Hastings was asked by investors in January if he expected the FCC's new policies to declare the company's paid peering agreements invalid.

"We would not expect that they would trump existing contracts," Hastings said. "But what's been great for Netflix is the general idea of the Internet as a utility, open to all, not for discriminatory use—has really taken hold." Reclassification should "insulate us from any accelerating attacks for interconnection," he said. "So I imagine we would likely live out the current deals, and that's what's in our plan."

But a Netflix spokesperson today did not rule out filing complaints over current deals. "We don't know if they would apply retroactively," Netflix said. "So we will review the language when the order is released and decide accordingly."

The FCC hasn't yet published the full Title II decision, but it should be available soon, as is standard practice for FCC votes. The Title II order also lays out net neutrality rules that prevent ISPs from interfering with traffic once it enters their networks; the interconnection portion deals with how traffic enters the broadband providers' networks.

Time Warner Cable declined to comment. We also asked AT&T and Verizon if they expect complaints under the new interconnection standard but haven't heard back.

Level 3 and Cogent mulling their options, too

Transit providers Level 3 and Cogent also warred with the ISPs when they were carrying Netflix traffic over congested pipes. While large network providers often interconnect without payment in what's known as "settlement-free peering," the ISPs demanded payments from Level 3 and Cogent when the additional Netflix traffic caused them to send far more traffic than they received.

A Cogent spokesperson, when asked if it plans to file complaints, told Ars that "If broadband ISPs continue to throttle traffic at interconnection points, Cogent will complain." Cogent noted that no complaints can be brought until 60 days after the FCC's order is published in the Federal Register.

As a clarification, ISPs were not (as far as we know) "throttling" interconnection points. Rather, they refused to add capacity until they received money, which had a similar effect because it caused congestion that slowed Internet traffic down.

While Cogent has refused to pay Comcast, Level 3 agreed to do so after a dispute in 2010. A Level 3 spokesperson told Ars that the company needs to read and understand the new rules before deciding on any action.

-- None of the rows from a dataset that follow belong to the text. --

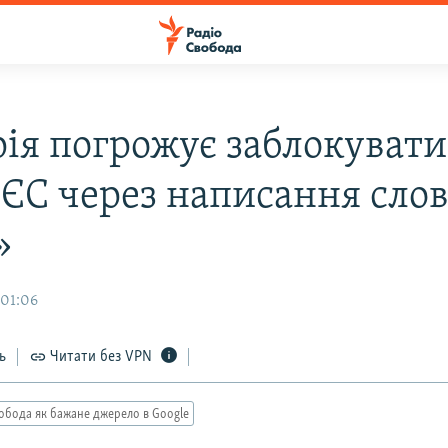
рія погрожує заблокувати
 ЄС через написання сло
»
 01:06
ь
Читати без VPN
обода як бажане джерело в Google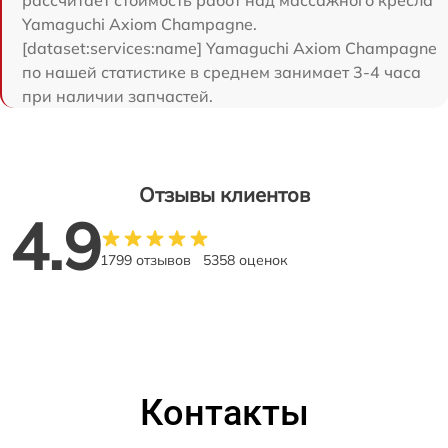
Yamaguchi Axiom Champagne.
[dataset:services:name] Yamaguchi Axiom Champagne
по нашей статистике в среднем занимает 3-4 часа
при наличии запчастей.
Отзывы клиентов
4.9
1799 отзывов
5358 оценок
Контакты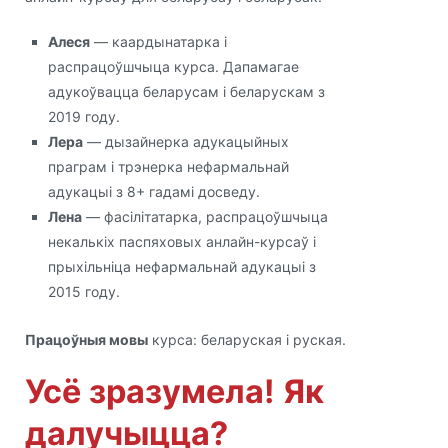
Алеся
— каардынатарка і
распрацоўшчыца курса. Дапамагае
адукоўвацца беларусам і беларускам з
2019 году.
Лера
— дызайнерка адукацыйных
праграм і трэнерка нефармальнай
адукацыі з 8+ гадамі досведу.
Лена
— фасілітатарка, распрацоўшчыца
некалькіх паспяховых анлайн-курсаў і
прыхільніца нефармальнай адукацыі з
2015 году.
Працоўныя мовы
курса: беларуская і руская.
Усё зразумела! Як
далучыцца?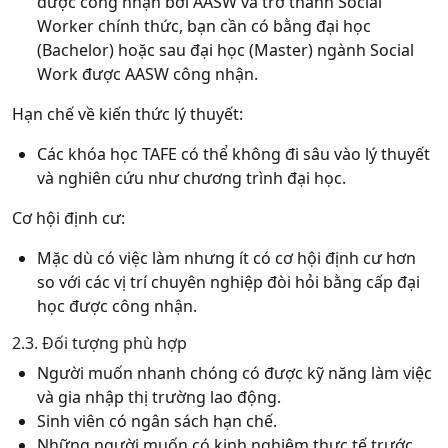
được công nhận bởi AASW và trở thành Social
Worker chính thức, bạn cần có bằng đại học
(Bachelor) hoặc sau đại học (Master) ngành Social
Work được AASW công nhận.
Hạn chế về kiến thức lý thuyết:
Các khóa học TAFE có thể không đi sâu vào lý thuyết
và nghiên cứu như chương trình đại học.
Cơ hội định cư:
Mặc dù có việc làm nhưng ít có cơ hội định cư hơn
so với các vị trí chuyên nghiệp đòi hỏi bằng cấp đại
học được công nhận.
2.3. Đối tượng phù hợp
Người muốn nhanh chóng có được kỹ năng làm việc
và gia nhập thị trường lao động.
Sinh viên có ngân sách hạn chế.
Những người muốn có kinh nghiệm thực tế trước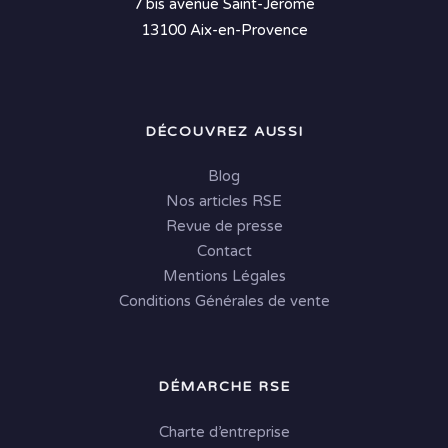
7 bis avenue Saint-Jérôme
13100 Aix-en-Provence
DÉCOUVREZ AUSSI
Blog
Nos articles RSE
Revue de presse
Contact
Mentions Légales
Conditions Générales de vente
DÉMARCHE RSE
Charte d’entreprise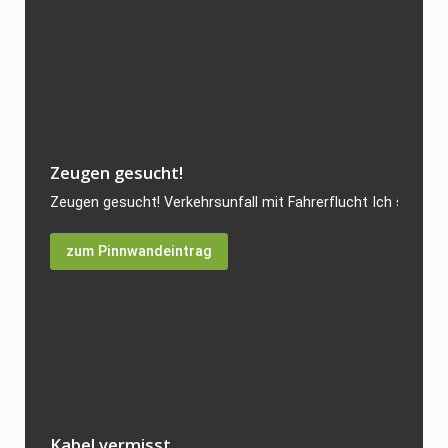
Zeugen gesucht!
Zeugen gesucht! Verkehrsunfall mit Fahrerflucht Ich suche Z
zum Pinnwandeintrag
Kabel vermisst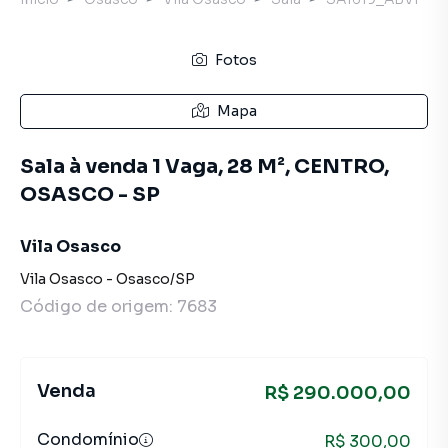
Fotos
Mapa
Sala à venda 1 Vaga, 28 M², CENTRO,
OSASCO - SP
Vila Osasco
Vila Osasco
-
Osasco
/
SP
Código de origem:
7683
Venda
R$ 290.000,00
Condomínio
R$ 300,00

The new Title II classification applies only to "last-mile" Internet service providers like your local cable or phone company, and wireless carriers, but not networks that don't carry traffic all the way to Internet users.

In addition to selling transit (i.e. distributing traffic across the Internet on a client's behalf), Cogent acts as an Internet service provider for businesses. Cogent CEO Dave Schaeffer told Ars he isn't sure whether that portion of its business will be considered a common carrier service. But he said he had urged the FCC to classify transit as a common carrier service, although the FCC did not do so.

Cogent last year slowed down certain traffic to handle its Netflix problems. Schaeffer said he believes the action Cogent took would be allowed under an exception for "reasonable network management."

"We do not prioritize traffic within our network at all, it only occurred at the interconnection point, and it only occurred in those instances when the ports were congested," Schaeffer said. "I believe that would probably still fall under the network management guidelines."

Schaeffer said he hopes ISPs "just obey the rules, upgrade the ports, and I won't have to file a complaint, but if they choose to ignore the rules we will have no choice but to file a complaint."